L’une des victimes, partie civile, est aujourd’hui son épouse. « Elle était alors votre petite amie et vous la laissez entre ses mains », constate la présidente de la cour d’assises. « Je n’ai pas pensé à ça, assure Monsieur J■■■■. Je ne le savais pas. Monsieur M■■■■■■ m’a frappé. J’avais peur de lui. »
Les plaidoiries des avocats des parties civiles, Mes Serignan-Castel, Cuilleret, Alcalde et Pamard ont débuté mardi 16 février. Les débats se poursuivent mercredi. L’avocat général a requis trente ans de réclusion criminelle contre Monsieur M■■■■■■.
« Il me disait de ne pas pleurer… «
« Il m’a tenue de force, me disait de ne pas crier, de ne pas pleurer… », témoigne Marylin, une frêle jeune fille à peine sortie de l’enfance, assistée de son avocate, Me Isabelle Cuilleret. Un soir de match de football, en juin 2011, Marylin, 16 ans, a été violée dans cet appartement de la Rocade, à Avignon. Quelques minutes plus tôt, elle s’était enfermée dans les toilettes. « J’avais peur. Il a ouvert la porte avec un couteau. Il m’a enfermée dans la chambre. Il m’a frappée, déshabillée », déclare la jeune fille, en larmes.

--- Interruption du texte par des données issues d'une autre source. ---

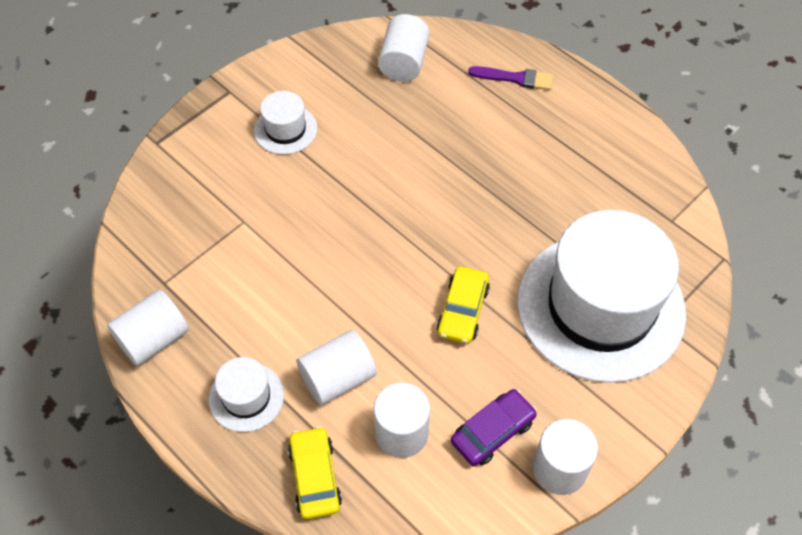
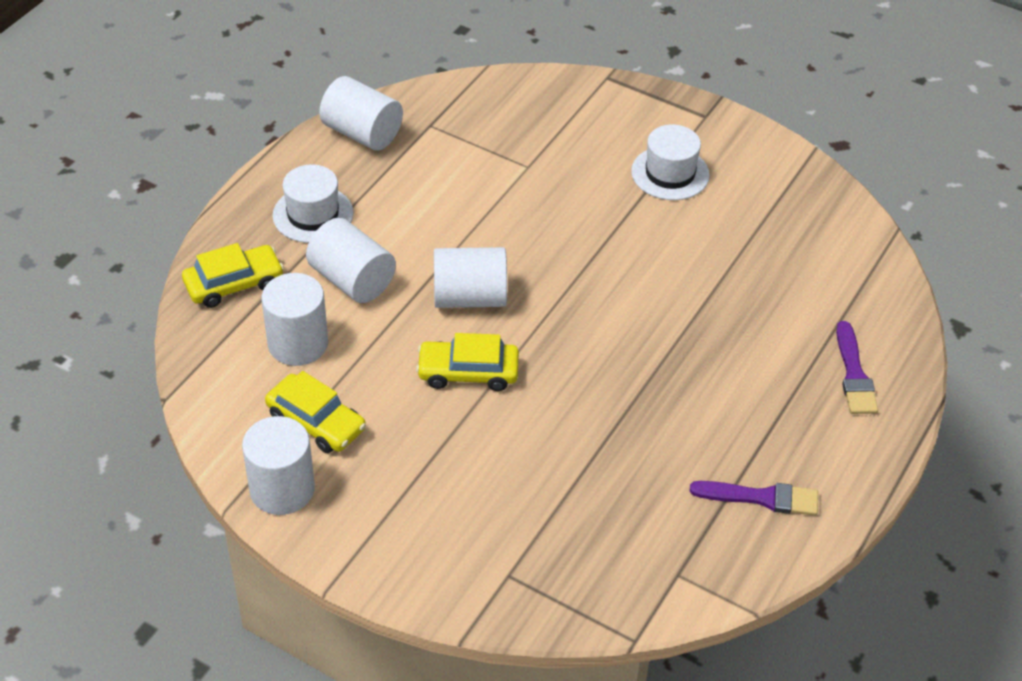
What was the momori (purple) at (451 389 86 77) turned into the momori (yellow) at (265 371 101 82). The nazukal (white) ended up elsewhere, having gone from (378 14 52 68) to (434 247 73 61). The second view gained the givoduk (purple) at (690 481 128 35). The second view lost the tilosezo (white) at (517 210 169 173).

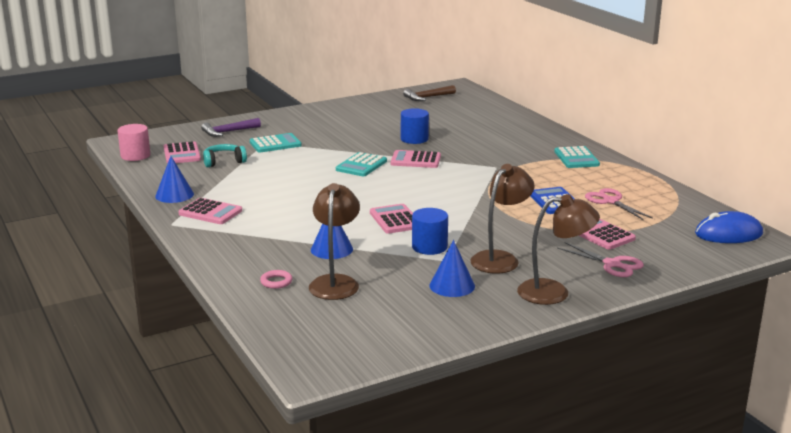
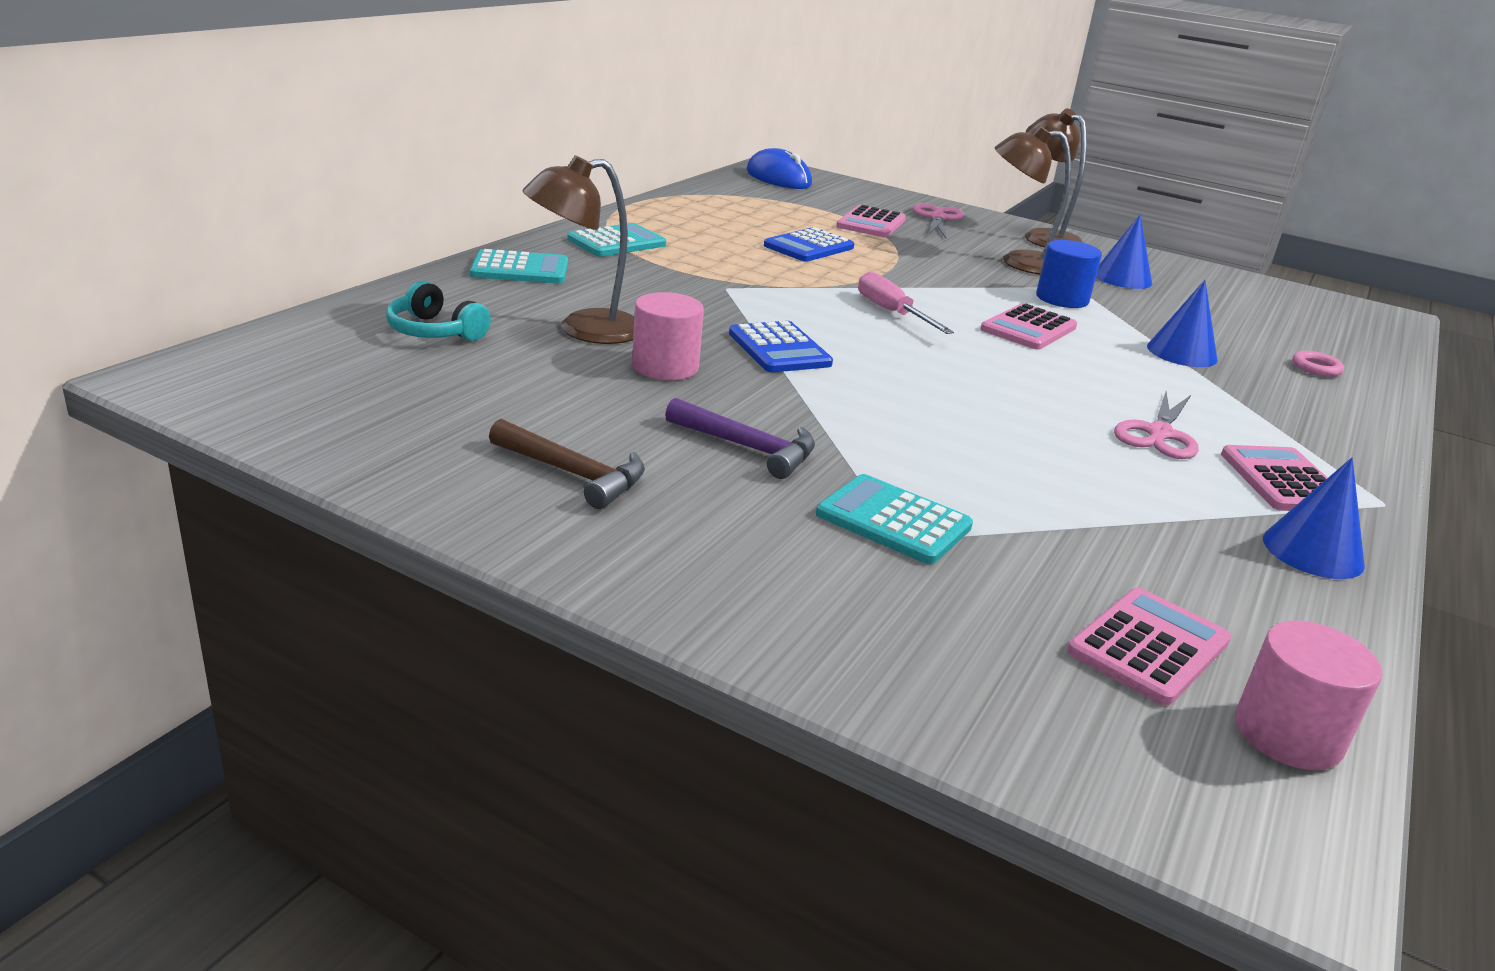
The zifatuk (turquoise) ended up elsewhere, having gone from (203 144 44 23) to (386 281 105 60). The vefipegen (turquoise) ended up elsewhere, having gone from (336 152 51 25) to (470 249 98 35). The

– » Vous étiez d’accord ? », lui demande la présidente de la cour d’assises, Geneviève Perrin.
– « Non », répond Marylin.
– « Il vous a fait du mal ? »
– « Oui.
– ‘Vous étiez vierge ?’
– ‘ »Oui »
Ce soir-là, elles étaient trois jeunes filles dans cet appartement : Marylin, 16 ans, Inès, 14 ans et Marion. « On m’a dit qu’il y avait une soirée à la Rocade (Avignon), a déclaré aux gendarmes Marion, une jeune fille en fugue, embarquée dans la BMW conduite par Monsieur J■■■■. Monsieur M■■■■■■ est le passager. Mais ce n’était pas une soirée de filles. À l’appartement, Monsieur M■■■■■■ a pris mon portable. Il a emmené Marylin. J’ai passé la nuit avec un garçon qui était, depuis peu, mon petit copain. Quand Maryline est ressortie de la chambre, elle était blanche. Elle m’a dit que Momo l’avait violée. »
Marylin a porté plainte le 4 juin 2011 à Avignon. Puis a quitté la région. « Je suis partie très très loin. Je ne l’ai plus jamais revu. J’avais peur », raconte la jeune femme.